The more than 2,000 characters inscribed on the items are expected to shed light on the history of the Western Zhou Dynasty (1046-771 BC), which has puzzled historians for thousands of years.

An inscribed bronze piece is considered a national treasure since its inscriptions, along with bamboo slips -- which were used as paper to write on -- and the pictographs carved into tortoise shells and animals bones, are the only documents of Chinese history before the Qin Dynasty (221-207 BC).

Yingzheng, the first emperor of Qin who reunited the country, burned numerous historical files written on bamboo slips and buried intellectuals alive as he considered them potentially harmful to his administration.

The 27 bronze pieces on display all have inscriptions, which illustrate important events in the Western Zhou Dynasty, Li said.

Among the 2,700-year-old artifacts is a pan (water container) with 372 characters. With a depth of about 20 centimeters and a mouth diameter of about 54 centimeters, the pan has on its inner surface 21 lines of inscriptions.

The inscriptions, which documented how the eight generations of a Shan family helped emperors of the Western Zhou Dynasty in wars and management, gave a clear list of the 12 emperors and their periods of rule.

The name of one emperor, Xiaowang, is new to historians as it has not been listed in any historical annals discovered so far.

The pan, called Lai Pan, was believed to bear the most characters among the bronze artifacts unearthed after 1949.

The great find was made accidentally by five farmers, Wang Ningxian, Wang Latian, Wang Mingsuo, Wang Qinning and Zhang Qinhui in the poverty-stricken Yangjia Village in Meixian County in the city of Baoji.

On January 19 this year when the farmers were scooping up soil on a cliff to make bricks, a lump of soil rolled off the cliff as the hoe of Wang Latian hit the ground. A cave appeared.

In the cave were the 27 priceless bronze items.

The simple farmers did not hesitate to report the find to the local cultural heritage administration.

Within hours Zhang Runtang, head of the Baoji Municipal Administration of Cultural Heritage, arrived with archaeologists.

"The farmers are heroes. They could have remained silent about the find, sold them to smugglers and made a fortune," Zhang said.
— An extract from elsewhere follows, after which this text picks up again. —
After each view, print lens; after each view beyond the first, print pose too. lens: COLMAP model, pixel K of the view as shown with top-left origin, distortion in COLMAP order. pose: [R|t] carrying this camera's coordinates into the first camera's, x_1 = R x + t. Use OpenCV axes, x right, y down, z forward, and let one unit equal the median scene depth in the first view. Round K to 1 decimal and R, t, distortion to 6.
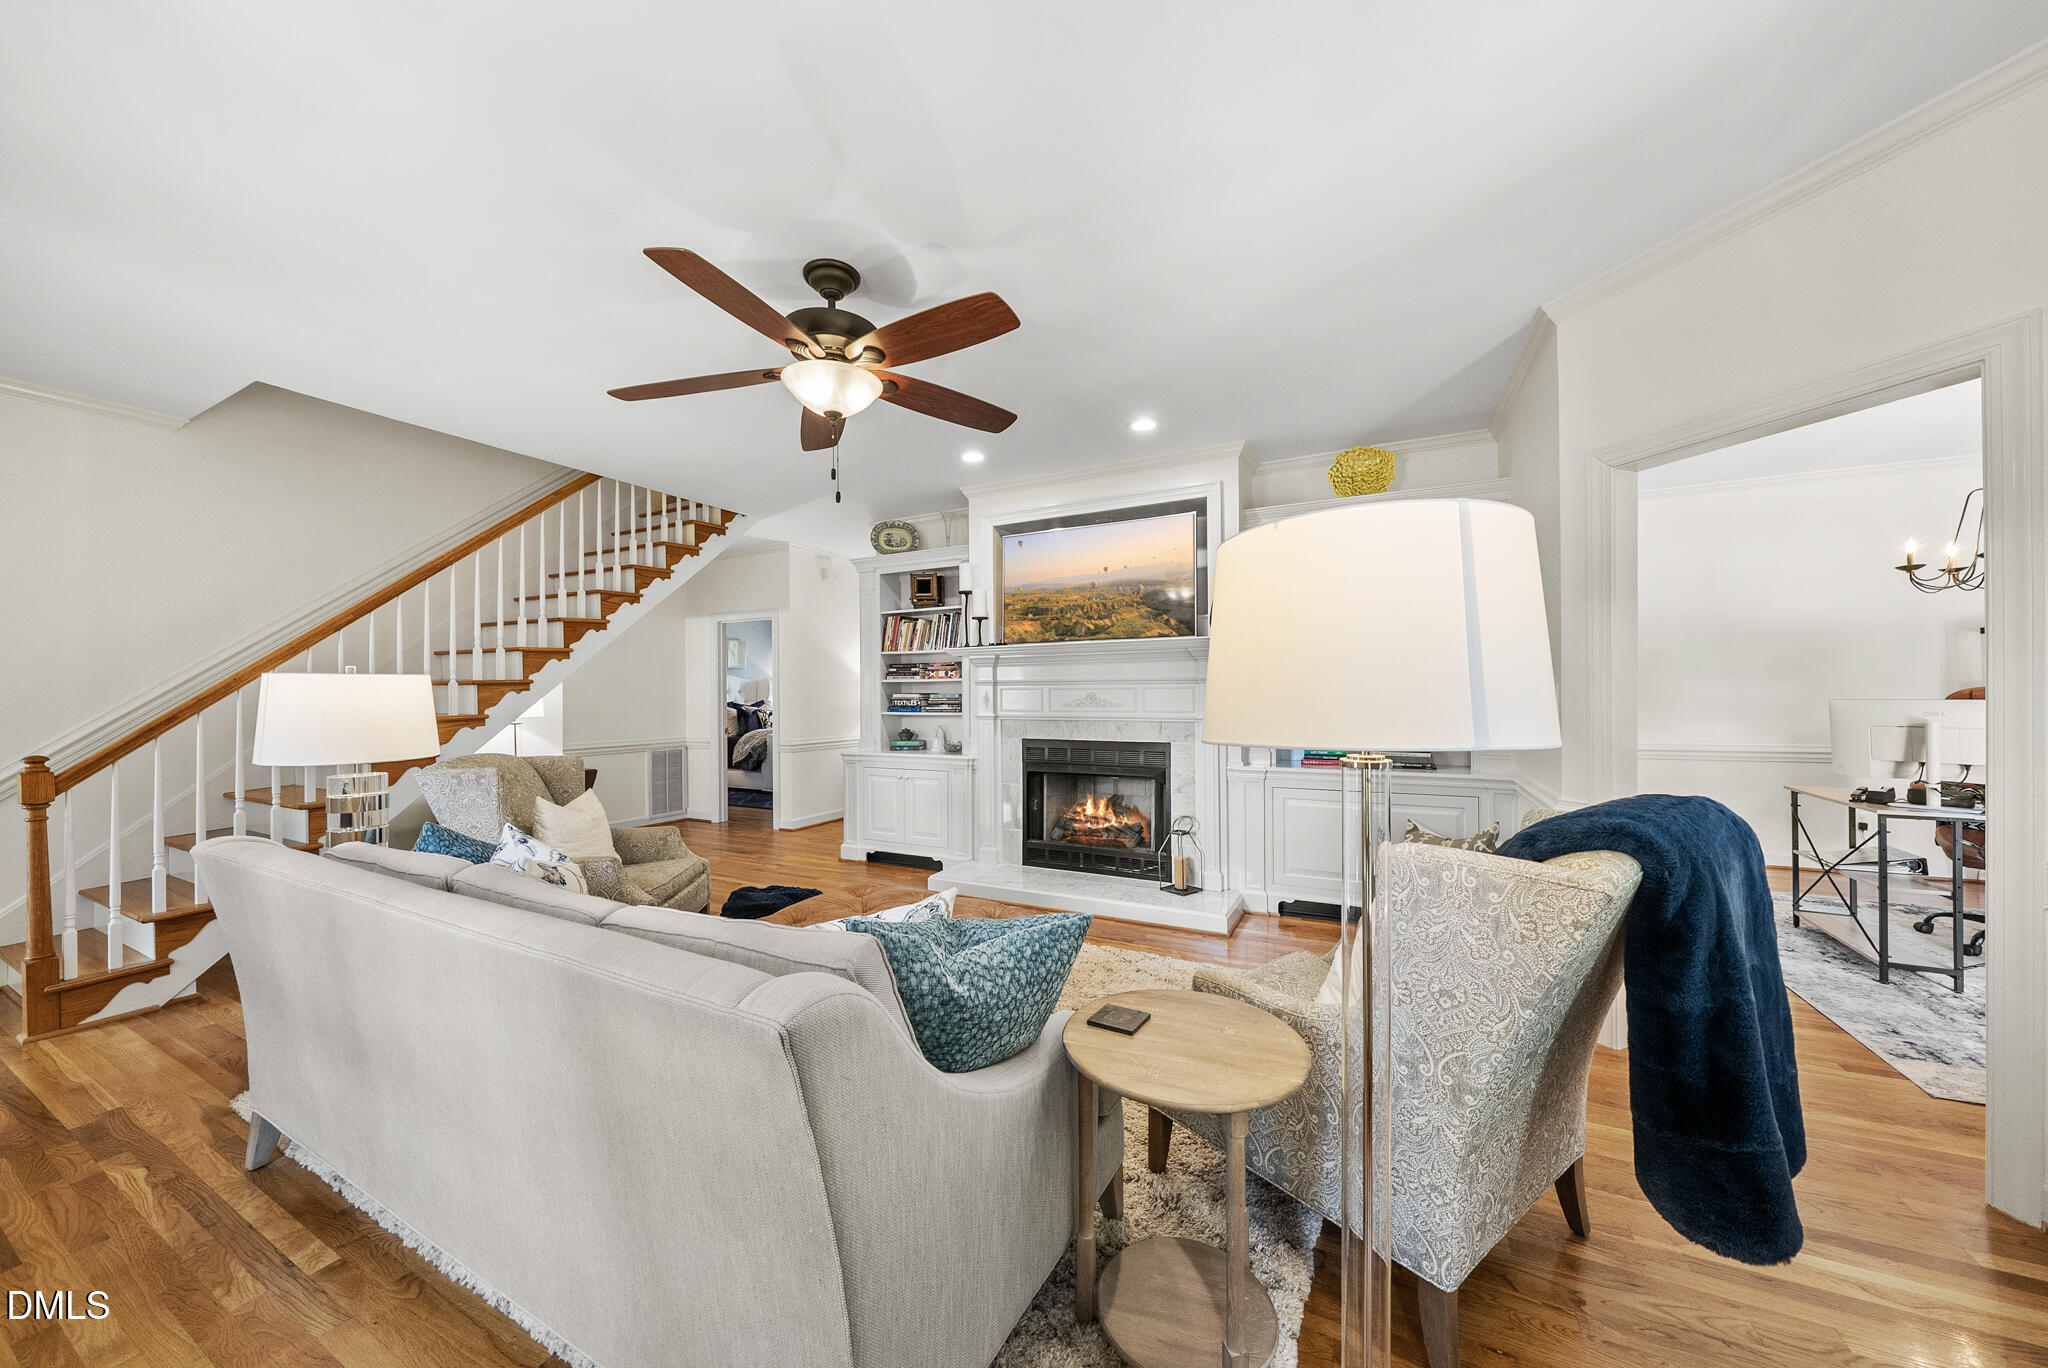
lens RADIAL K [[724.7, 0, 1023.9], [0, 724.7, 697.9], [0, 0, 1]] dist [0.000246, 0.000046]
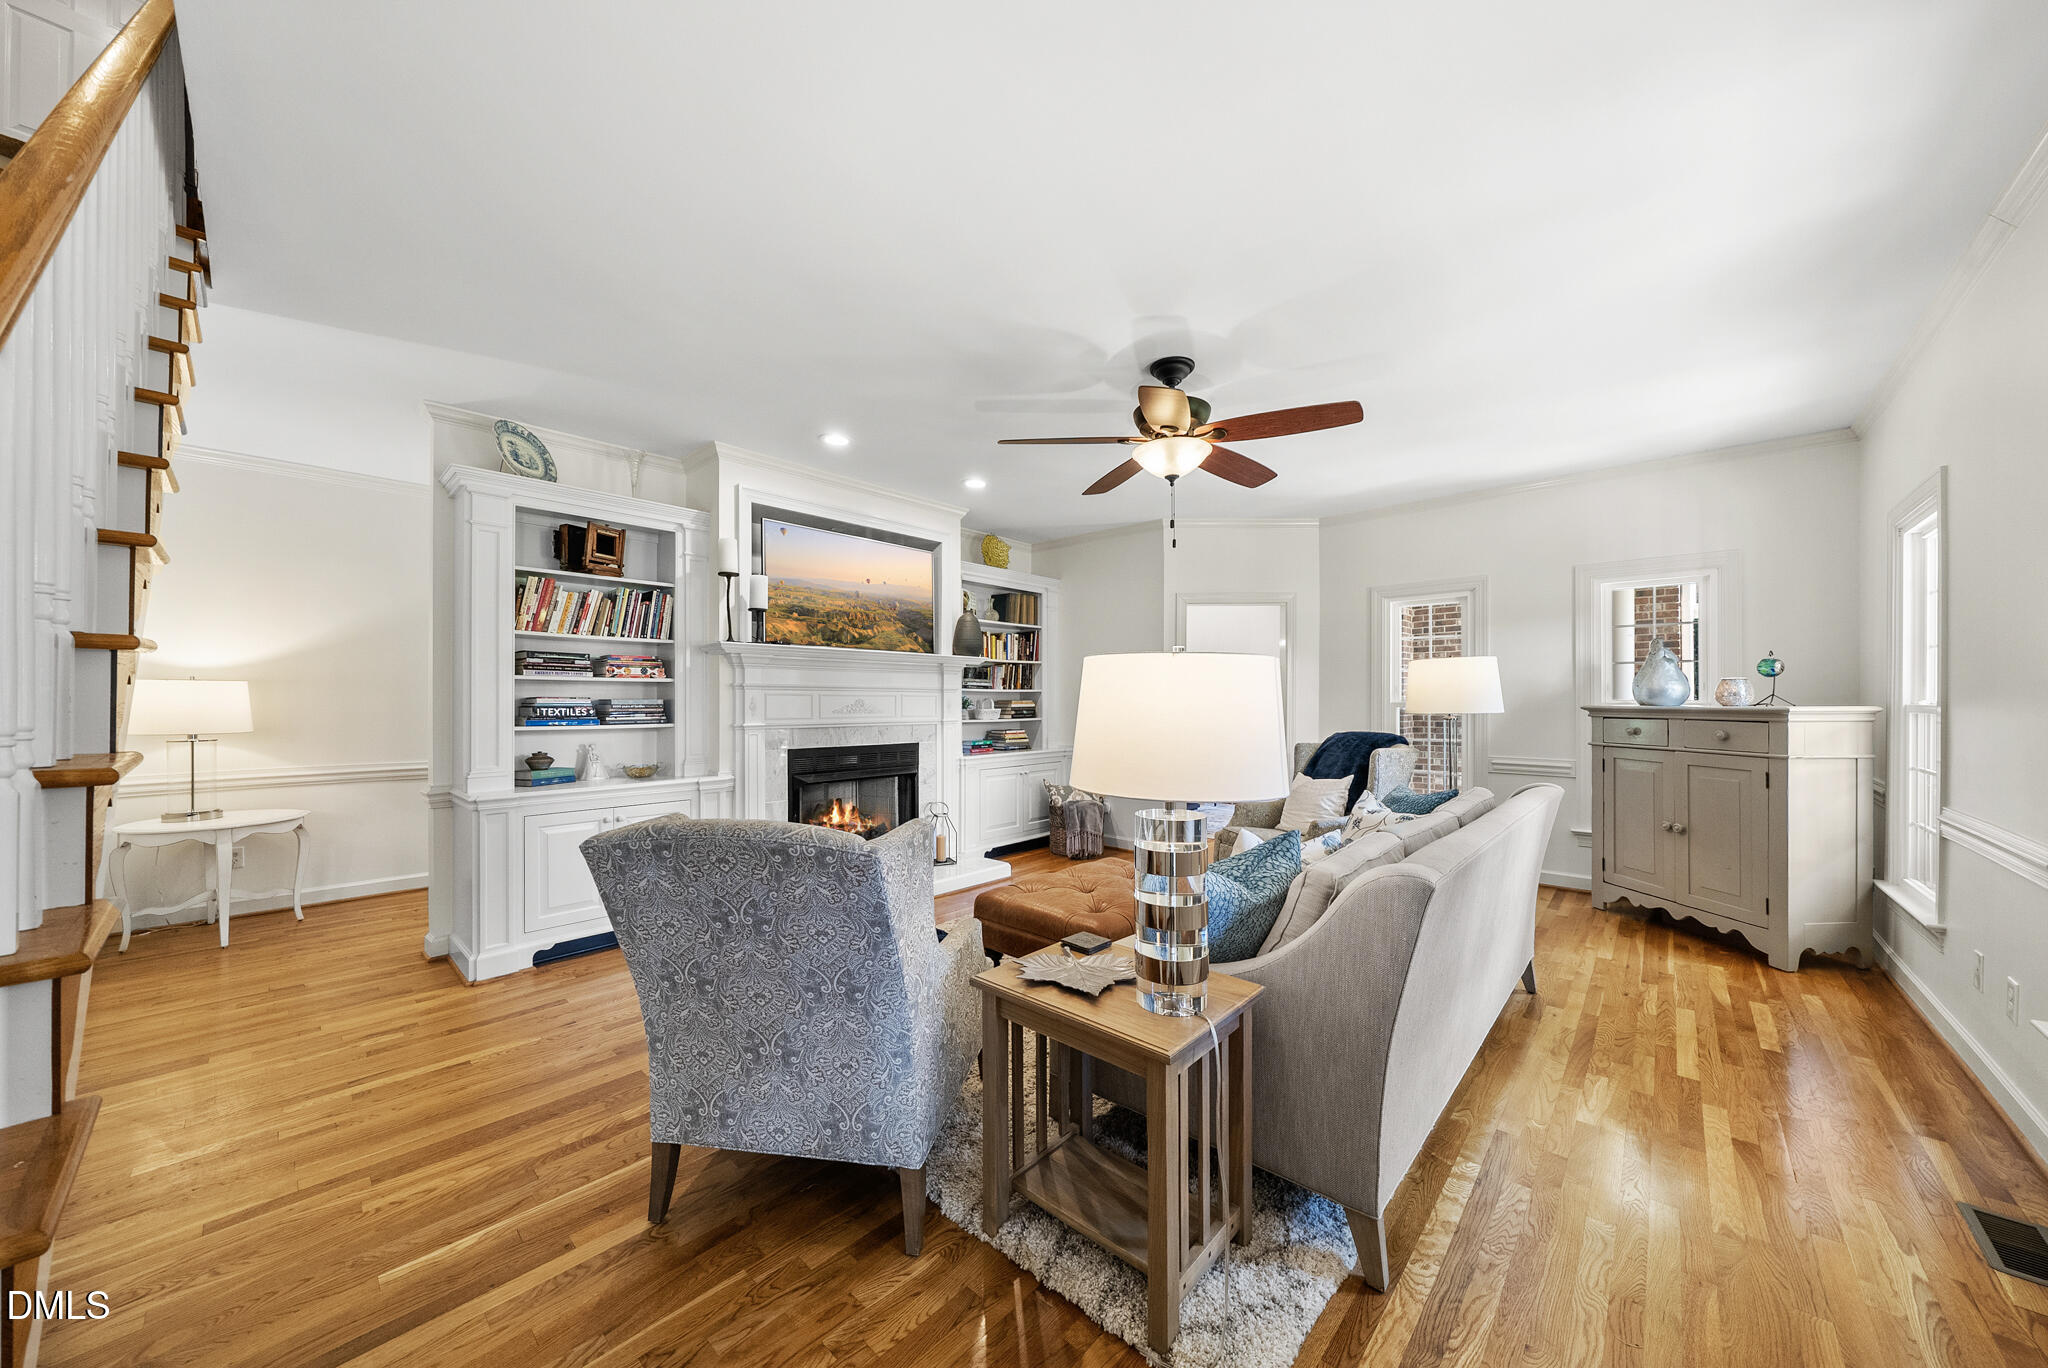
lens RADIAL K [[724.7, 0, 1023.9], [0, 724.7, 697.9], [0, 0, 1]] dist [0.000246, 0.000046]
pose [[0.265698, 0.009010, 0.964014, -0.786130], [-0.002055, 0.999959, -0.008780, -0.001092], [-0.964054, 0.000352, 0.265706, 0.476556]]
Zhang said each of the farmers was awarded 20,000 yuan (US$2,400) for the find. The annual income of a family in the village is about 2,500 yuan (US$300).

To celebrate the find Wang Latian bought 2 kilograms of meat during the recent Spring Festival.

On the opening ceremony of the exhibition in Beijing, Wang, who had never left his hometown, moved his face towards a glass cabinet holding the Lai Pan, clenched his hands and held his breath for fear of dirtying the glass.

"It had never occurred to me that we held them. Of course they belong to the country," said the 46-year-old farmer in his strong Shaanxi accent.